A full-fledged investigation into the numerical divergences in the three textual witnesses requires extensive research, far beyond the scope of a journal article. This is one of the major challenges with this subject.15 Thus, this article focuses primarily on the age of Methuselah in Genesis 5:25 at the birth of Lamech–what we call his “begetting age.” It will also survey weighty evidence that favors the originality of most of the LXX’s numbers. These two foci are inexplicably intertwined with one another.
Numerous scholars have treated the reading of 167 years for Methuselah’s begetting age as an insurmountable problem for any argument in favor of the LXX’s overall primeval chronology. They claim that the 167 reading is original, and then assume that its mere existence serves to discredit the Septuagint’s entire primeval chronology. Sarfati’s statement is fairly representative of this position: “The Septuagint chronologies are demonstrably inflated,16 as they contain the (obvious) error that Methuselah lived 17 [sic 14] years after the Flood” (Sarfati 2003, 14).17 Numerous other scholars have made similar claims (Beechick 2001, 68; Cosner and Carter 2015, 99, 102; Hodge 2015, n. 3; Jones 2002, 13; Sarfati 2015, 460–462; Steinmann 2017, 155; Williams 1998, 105, n. 20). Insurmountable problems with this perspective emerge when the historical and textual evidence are much more closely examined.

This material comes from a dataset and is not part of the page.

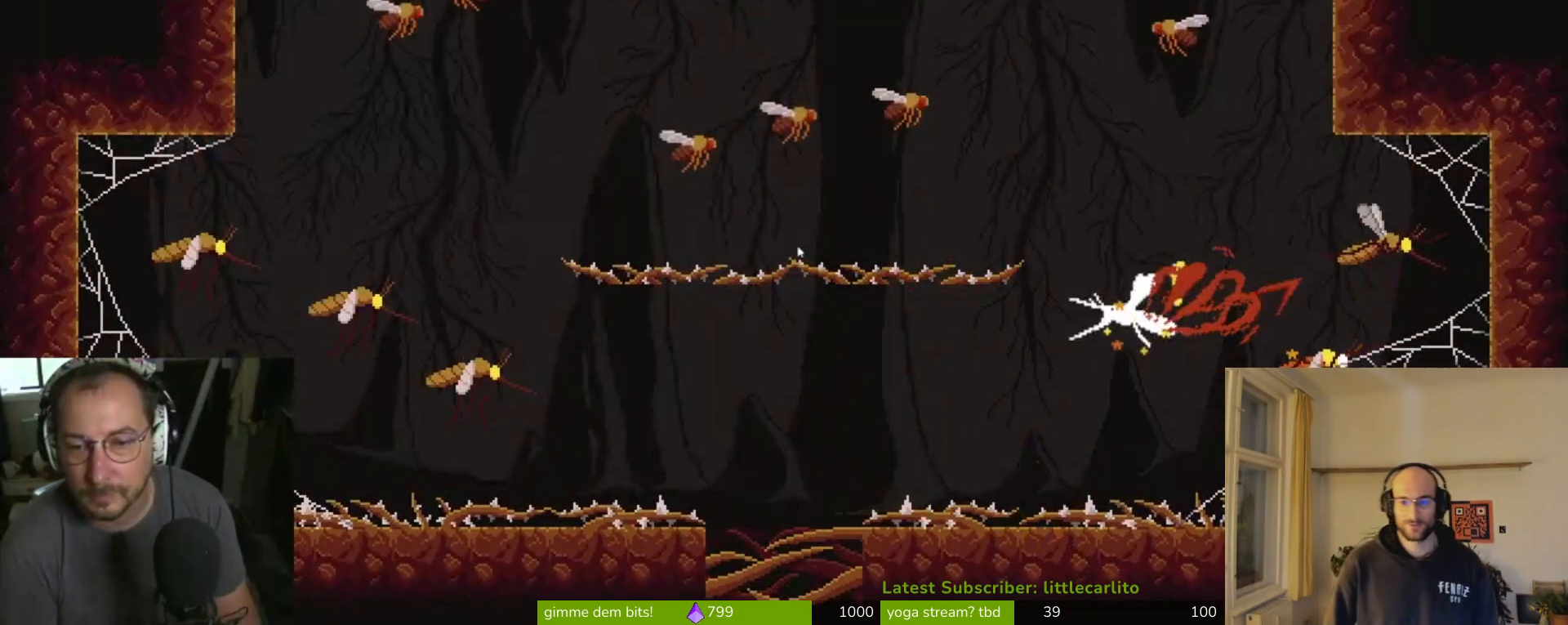
{"buttons": ["CROSS", "CIRCLE", "SQUARE", "R1"], "left_stick": "up", "right_stick": "center", "events": [[33, "R1", "down"], [33, "TRIANGLE", "down"], [100, "CIRCLE", "up"], [100, "SQUARE", "up"], [100, "TRIANGLE", "up"], [100, "left_stick", "up"], [133, "CROSS", "up"], [133, "R1", "up"], [400, "CROSS", "down"], [433, "R1", "down"], [433, "SQUARE", "down"], [467, "CIRCLE", "down"]]}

Ancient External Witnesses and the LXX Manuscript Evidence
Demetrius the chronographer (ca. 220BC)
Demetrius was a Hellenistic Jewish historian who wrote in Alexandria during the reign of Ptolemy IV (221–205 BC). He is “the earliest datable Alexandrian-Jewish author we know” (Finegan 1998, 141). Demetrius’ works are preserved in Eusebius’ Praeparatio Evangelica and Clement of Alexandria’s Stromata. He wrote in Greek (Hanson 1983, 183, n. 6) and is the earliest known witness to the Septuagint. In Demetrius’ chronological system, Creation is dated at 5307 BC and the Flood at 3043 BC (Finegan 1998, 145).
In Fragment 2:18, Demetrius writes, “[F]rom Adam until Joseph’s brothers came into Egypt, there were 3624 years; and from the Deluge until Jacob’s coming into Egypt, 1360 years” (Eusebius, Praeparatio Evangelica, 9.21.18).18 These figures yield a period of 2264 years from Adam to the Flood (3624–1360). Demetrius is obviously using the LXX’s longer chronology. For his antediluvian chronology to add up to 2264/2 years,19 the begetting age for Methuselah must be 187. Thus, Demetrius is the earliest known witness to an LXX manuscript that contained the 187 reading for Genesis 5:25, remarkably close in time to the original Greek translation of the Pentateuch (ca. 281 BC).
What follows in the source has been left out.